78.      Ainsi, l’article 5, paragraphe 1, sous a), du règlement no 330/2010 exclut du bénéfice de l’exemption prévue à l’article 101, paragraphe 3, TFUE uniquement les clauses de non-concurrence «dont la durée est indéterminée ou dépasse cinq ans» (et les soumet, en conséquence, à l’article 101, paragraphe 1, TFUE), de sorte que l’exemption est bien applicable aux clauses d’une durée inférieure. Pour leur part, les lignes directrices de la Commission sur les restrictions verticales énoncent que l’«[o]n considère en général que des obligations de monomarquisme d’une durée inférieure à un an contractées par des entreprises n’occupant pas de position dominante ne donnent pas lieu à des effets anticoncurrentiels sensibles ou à des effets négatifs nets» (37).

79.      Bien entendu, le fait que le règlement no 330/2010 prévoit que l’exemption ne s’applique pas à un type déterminé d’accords verticaux ne signifie pas que ceux-ci relèvent nécessairement de la catégorie des restrictions par objet. Il est toutefois tout aussi certain que la «liste noire» prévue par le règlement no 330/2010 et les restrictions considérées comme caractérisées par la Commission se chevauchent, dans une mesure importante, avec les accords et les pratiques qualifiées par la jurisprudence de restrictions par objet. En conséquence, quand bien même il ne s’agirait pas d’un critère décisif, il semble évident que ces listes peuvent être utilisées comme indice, notamment de ce qui ne constitue pas une restriction par objet.

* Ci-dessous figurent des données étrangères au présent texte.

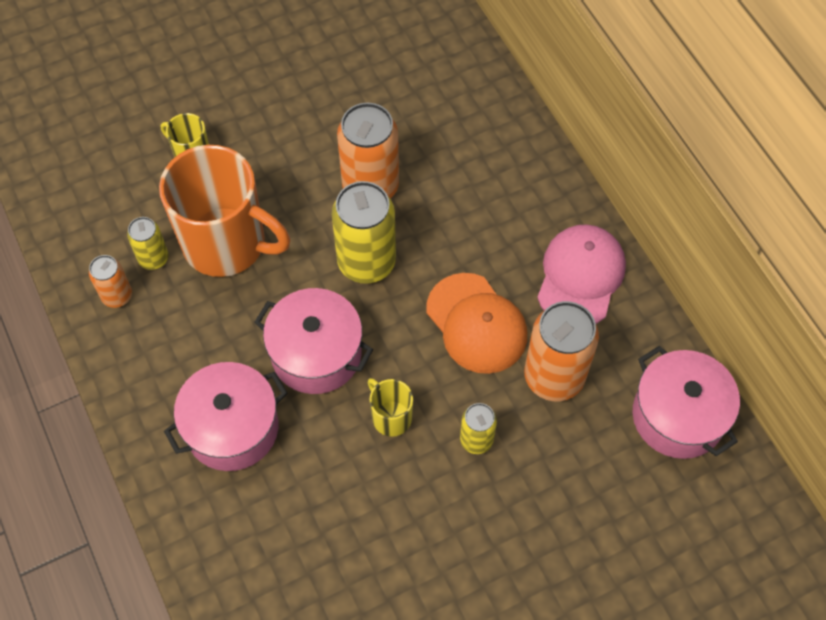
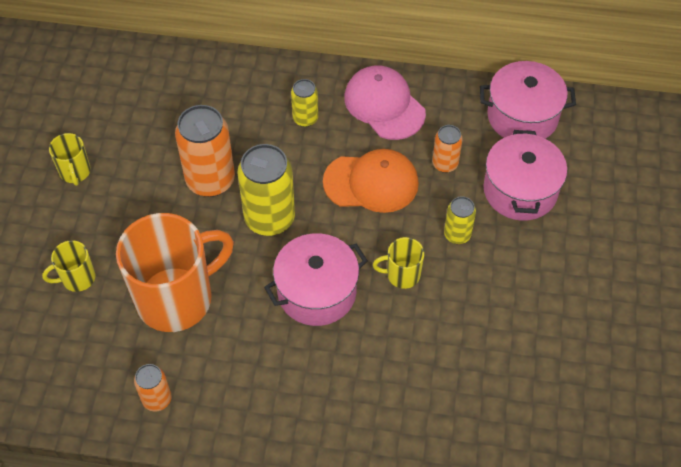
camera: 55 degrees left, 5 degrees down
yellow can [127,217,169,270] -> yellow can moved to [291,79,318,127]
pink pot [164,362,288,471] -> pink pot moved to [483,130,567,221]
orange can [524,301,599,401] -> orange can [432,125,463,173], size x0.53
none -> yellow mug [49,133,91,186]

80.      En outre, la jurisprudence elle-même a analysé des accords verticaux précis qui comportaient des clauses de non-concurrence de ce type, parvenant à la conclusion qu’ils n’avaient pour objet de restreindre la concurrence, même s’il fallait vérifier s’ils avaient pour effet de l’empêcher, de la restreindre ou de la fausser (38).

81.      Selon moi, les accords litigieux ne présentent pas, au vu de leur teneur et de leur finalité, un potentiel restrictif de la concurrence aussi élevé que les accords verticaux qui ont été considérés dans le passé par la jurisprudence comme ayant pour objet de restreindre la concurrence. De surcroît, leur potentiel restrictif de la concurrence paraît même inférieur à celui d’accords verticaux qui, conformément à la jurisprudence, n’ont pas pour objet de restreindre la concurrence, mais sont tout au plus susceptibles d’avoir des effets anticoncurrentiels (39).

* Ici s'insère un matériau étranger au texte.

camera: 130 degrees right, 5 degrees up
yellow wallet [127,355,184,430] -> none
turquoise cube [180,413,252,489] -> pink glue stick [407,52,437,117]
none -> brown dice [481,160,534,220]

C –    Contexte économique et juridique des accords litigieux

82.      Comme je l’ai indiqué, pour apprécier le caractère anticoncurrentiel d’un accord, il convient toutefois d’examiner également le contexte économique et juridique dans lequel il s’insère, ainsi que l’énonce la jurisprudence (40).

83.      Dans le même sens, la communication de la Commission portant lignes directrices concernant l’application de l’article 101, paragraphe 3, TFUE indique qu’«[i]l peut également s’avérer nécessaire d’examiner le contexte dans lequel [l’accord] est (doit être) appliqué ainsi que la conduite et le comportement effectifs des parties sur le marché. En d’autres termes, avant de pouvoir déterminer si une restriction donnée a pour objet de restreindre la concurrence, il peut s’avérer nécessaire d’examiner les faits sur lesquels repose l’accord ainsi que les circonstances spécifiques dans lesquelles il fonctionnera. Il arrive que les modalités concrètes de mise en œuvre d’un accord révèlent une restriction par objet, alors que celle-ci n’est pas expressément stipulée dans l’accord» (41).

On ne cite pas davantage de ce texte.